Après plusieurs années consacrées au documentaire, Jocelyne Saab revient à la fiction avec Dunia, Kiss me not on the eyes. Le scénario est le fruit de plusieurs années d’enquête, réalisées avec différentes équipes égyptiennes, notamment autour de la sexualité des jeunes. Soutenu par le programme européen MEDIA, le projet prend forme au sein de plusieurs ateliers réunissant critiques, scénaristes, écrivains et acteurs égyptiens. Cette écriture collective permet d’affiner un récit capable d’aborder, selon ses propres mots (note d’intention), « un sujet encore tabou, la sexualité », tout en restant « accessible au grand public, sans heurter les mentalités ». La fiction devient ainsi le moyen d’exprimer « le regard d’une femme arabe » sur la société égyptienne contemporaine.

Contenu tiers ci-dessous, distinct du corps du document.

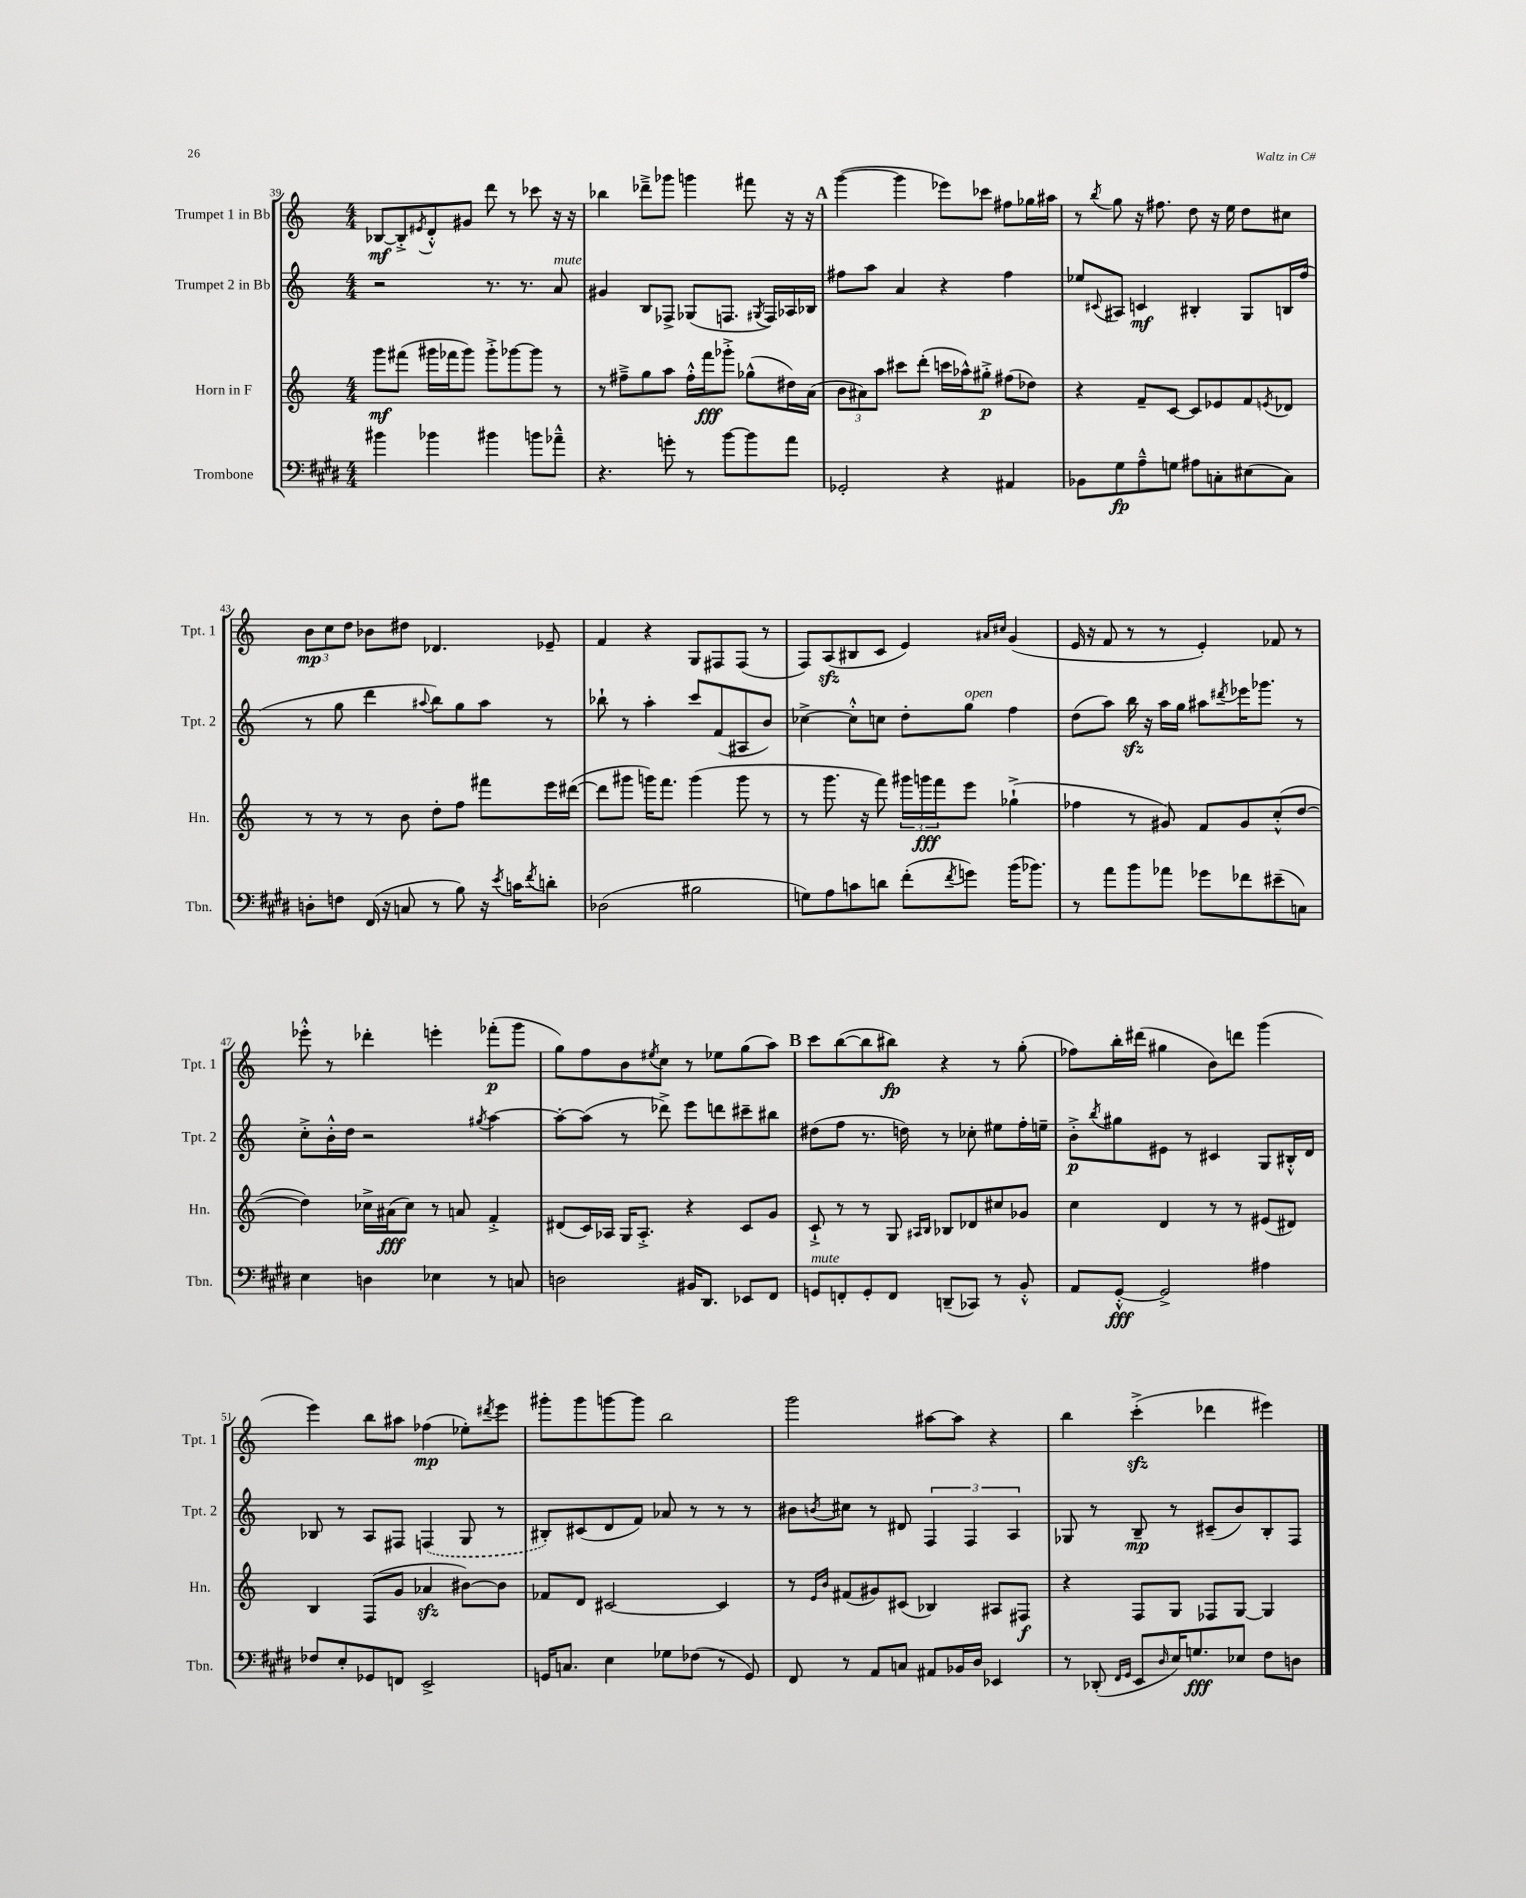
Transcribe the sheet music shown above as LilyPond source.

<<
\new StaffGroup <<
\new Staff = "s0" \with { instrumentName = "Trumpet 1 in Bb" shortInstrumentName = "Tpt. 1" } {
    \clef treble \key c \major \numericTimeSignature \time 4/4
    bes8~\mf bes8-.-> \acciaccatura { eis'8 } d'8-.-^ gis'8 d'''8 r8 ces'''8 r16 r16 |
    bes''4 des'''8---> ges'''8 g'''4 fis'''8 r16 r16 |
    \mark \markup { \bold "A" } g'''4~( g'''4 ees'''8) ces'''8 fis''8 ges''16 ais''16 |
    r8 \acciaccatura { b''8 } g''8 r16 fis''8. d''8 r16 e''16 d''8 cis''8 |
    \tuplet 3/2 { b'8\mp c''8 d''8 } bes'8 dis''8 des'4. ees'8-- |
    f'4 r4 g8 fis8 fis8( r8 |
    f8) a8\sfz( bis8 c'8 e'4) \grace { ais'16 cis''16 } g'4( |
    e'16 r16 f'8 r8 r8 e'4-.) fes'8 r8 |
    ees'''8-.-^ r8 des'''4-. e'''4-. fes'''8-.\p( g'''8 |
    g''8) f''8 b'8 \acciaccatura { eis''8 } c''8 r8 ees''8 g''8( a''8) |
    \mark \markup { \bold "B" } c'''8 b''8~( b''8 bis''8\fp) r4 r8 g''8-.( |
    fes''8) b''16-. dis'''16( gis''4 b'8) d'''8 g'''4( |
    e'''4) b''8 ais''8 fes''4\mp( ees''8-.) \acciaccatura { dis'''8 } e'''8 |
    gis'''8-. gis'''8 g'''8~ g'''8 b''2 |
    g'''2 ais''8~ ais''8 r4 |
    b''4 c'''4-.->\sfz( des'''4 eis'''4) \bar "|." |
}
\new Staff = "s1" \with { instrumentName = "Trumpet 2 in Bb" shortInstrumentName = "Tpt. 2" } {
    \clef treble \key c \major \numericTimeSignature \time 4/4
    r2 r8. r8. a'8^\markup { \italic "mute" } |
    gis'4 b8 fes8-> ges8( f8. \acciaccatura { gis8 } f16) aes16 bes16 |
    \mark \markup { \bold "A" } fis''8 a''8 a'4 r4 fis''4 |
    ees''8 \appoggiatura { cis'8 } ais8 c'4\mf bis4-. g8 b16 f''16( |
    r8 g''8 d'''4 \appoggiatura { ais''8 } b''8) g''8 ais''8 r8 |
    bes''8-! r8 a''4-. c'''8 f'8( ais8 b'8) |
    ces''4~-> ces''8-.-^ c''8 d''8-. g''8^\markup { \italic "open" } f''4 |
    d''8( a''8) b''16\sfz r16 a''16 g''16 ais''8 \acciaccatura { dis'''8 } ees'''16 ges'''8. r8 |
    c''8-.-> b'16-.-^ d''16 r2 \acciaccatura { gis''8 } a''4~ |
    a''8~-. a''8( r8 des'''8->) e'''8 d'''8 cis'''8-- bis''8 |
    \mark \markup { \bold "B" } dis''8( f''8 r8. d''16) r8 ces''8-. eis''8 f''16-. e''16-- |
    b'8-.->\p \acciaccatura { b''8 } gis''8 eis'8 r8 cis'4 g8 bis16-.-^ d'16 |
    bes8 r8 a8 fis8 \once \slurDashed f4( g8 r8 |
    bis8-.) cis'8( d'8 f'8) aes'8 r8 r8 r8 |
    bis'8 \acciaccatura { b'8 } cis''8 r8 dis'8 \tuplet 3/2 { f4 f4 a4 } |
    ges8 r8 b8--\mp r8 cis'8--( b'8) b8-. f8 \bar "|." |
}
\new Staff = "s2" \with { instrumentName = "Horn in F" shortInstrumentName = "Hn." } {
    \clef treble \key c \major \numericTimeSignature \time 4/4
    g'''8\mf fis'''8( gis'''16 fes'''16 gis'''8) gis'''8-.-> ges'''8~ ges'''8 r8 |
    r8 fis''8---> g''8 a''8 fis''16-.-^ f'''16\fff ges'''8-.-> ges''8-^( dis''16) a'16( |
    \mark \markup { \bold "A" } \tuplet 3/2 { b'8 ais'8) a''8 } cis'''8 d'''8-.( c'''16 aes''16-^) gis''8-.->\p fis''8( des''8) |
    r4 f'8-- c'8~ c'8 ees'8 f'8 \acciaccatura { e'8 } des'8 |
    r8 r8 r8 b'8 d''8-. f''8 fis'''8 e'''16 dis'''16~( |
    dis'''8 gis'''8 g'''16) f'''8. g'''4( g'''8 r8 |
    r8 g'''8. r16 f'''8) \tuplet 3/2 { gis'''16 g'''16\fff f'''16 } e'''8 ges''4-!->( |
    fes''4 r8 gis'8) f'8 gis'8 c''8-.-^( d''8~ |
    d''4) ces''16-> ais'16\fff( ces''8) r8 a'8 f'4-.-> |
    dis'8( c'16) aes16 g16 aes8.-.-> r4 c'8 g'8 |
    \mark \markup { \bold "B" } c'8-!-> r8 r8 g8 \grace { ais16 b16 } bes8 des'8 cis''8 ges'8 |
    c''4 d'4 r8 r8 eis'8( dis'8) |
    b4 f8( g'8 aes'4\sfz bis'8~) bis'8 |
    fes'8 d'8 cis'2~ cis'4 |
    r8 \grace { e'16 b'16 } fis'8( gis'8) cis'8( bes4) ais8 fis8\f |
    r4 f8 g8 fes8 g8~ g4 \bar "|." |
}
\new Staff = "s3" \with { instrumentName = "Trombone" shortInstrumentName = "Tbn." } {
    \clef bass \key e \major \numericTimeSignature \time 4/4
    bis'4 bes'4 bis'4 b'8 aes'8---^ |
    r4. g'8-. r8 b'8~ b'8 a'8 |
    \mark \markup { \bold "A" } ges,2-. r4 ais,4 |
    bes,8 gis8\fp a8---^ g8 ais8 c8-. eis8( c8) |
    d8-. f8 fis,16( r16 c8 r8 b8) r16 \acciaccatura { e'8 } c'16 \acciaccatura { fis'8 } d'8-. |
    des2( bis2 |
    g8) a8 c'8 d'8 fis'8-.( \acciaccatura { fis'8 } g'8) b'16( bes'8.) |
    r8 a'8 b'8 aes'8 ges'8 fes'8 eis'8--( c8) |
    e4 d4 ees4 r8 c8 |
    d2 bis,16 dis,8. ees,8 fis,8 |
    \mark \markup { \bold "B" } g,8^\markup { \italic "mute" } f,8-. g,8-. f,8 d,8--( ces,8) r8 b,8-.-^ |
    a,8 gis,8~-.-^\fff gis,2-> ais4 |
    fes8 e8-. ges,8 f,8 e,2-> |
    g,16 c8. e4 ges8 fes8( r8 g,8) |
    fis,8 r8 a,8 c8 ais,8 bes,16 dis16 ees,4 |
    r8 des,8-.( \grace { fis,16 gis,16 } e,8 \grace { dis16 } e16) g8.\fff ees8 fis8 d8 \bar "|." |
}
>>
>>
\layout { \context { \Score currentBarNumber = #39 } }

Avant son tournage, Dunia se heurte à plusieurs refus de la commission de censure égyptienne. En 2003, les autorités estiment que le scénario « porte atteinte à l’Égypte et à l’islam », « incite à la débauche » et aborde un sujet jugé sensible : l’excision. Jocelyne Saab défend alors que « l’excision n’est qu’un prétexte dramaturgique » et que son film ne cherche pas à mener une campagne, mais à interroger plus largement la liberté, le désir et la place des femmes dans une société en mutation. Après un recours devant la commission d’appel, le projet obtient finalement son autorisation de tournage, réunit une distribution prestigieuse, avec Hanan Turk, Mohamed Mounir et Ahmed Zaki, et une coproduction entre la France, l’Égypte et le Liban.


Dunia est une jeune étudiante du Caire qui partage son quotidien entre l’université, où elle étudie la poésie soufie, et la danse orientale, dont elle rêve d’en faire son métier. Dans sa note d’intention, Jocelyne Saab explique que la rencontre entre Dunia et Bachar, son professeur devenu aveugle, s’inscrit dans un même espace de prédilection : celui de la poésie amoureuse soufie. Leur relation accompagne le parcours initiatique d’une jeune femme qui cherche à se réapproprier son corps, ses désirs et sa liberté. Ainsi, la poésie, la danse et la sensualité constituent moins des thèmes que des langages cinématographiques, à travers lesquels la réalisatrice interroge l’émancipation féminine.
Plusieurs figures féminines gravitent autour de Dunia – Inayate, Arwa et Jamalate – et incarnent les différentes expériences de la condition des femmes en Égypte. L’unique chauffeuse de taxi, l’universitaire de gauche et l’amante, transmettent chacune à Dunia une manière de composer avec les héritages sociaux, les aspirations individuelles et les transformations sociétales. L’excision traverse leurs récits mais Jocelyne Saab mène une réflexion plus vaste autour de « la liberté du corps », considérée comme « la liberté la plus élémentaire ». Elle prolonge ainsi ses recherches menées depuis les années 1980 autour du corps féminin, des pratiques artistiques et des savoirs populaires.



Avant sa sortie dans les salles françaises en septembre 2006, Dunia connaît un important parcours international. Après l’obtention en 2003 du prix SOPADIN pour son scénario, le film est présenté en compétition en 2005 au Festival international du film du Caire (première internationale), et au Festival des films du monde de Montréal. En 2006, il poursuit ensuite sa route au Festival de Sundance, au Festival international du film de Fribourg, au Festival international du film de Singapour, au Festival international de Milan, au Festival de l’Algarve, au Festival international du film sur les droits humains (Suisse), ainsi qu’aux Journées cinématographiques de Carthage.
La réception de Dunia en Égypte est marquée par de vives controverses. Le film est vivement attaqué lors de sa projection au Festival du Caire, puis sa sortie commerciale est finalement déprogrammée. Afin de permettre la diffusion du film, Jocelyne Saab se soumet aux autorités égyptiennes qui exigent la suppression d’une scène sur l’excision. Pour « ouvrir une voie aux jeunes » en donnant une place à des questions longtemps passées sous silence, elle mène sa propre campagne dans les rues du Caire : elle distribue des tracts, interpelle les passants et invite le public à découvrir le film en lançant « Voyez Dunia et jugez-moi. ».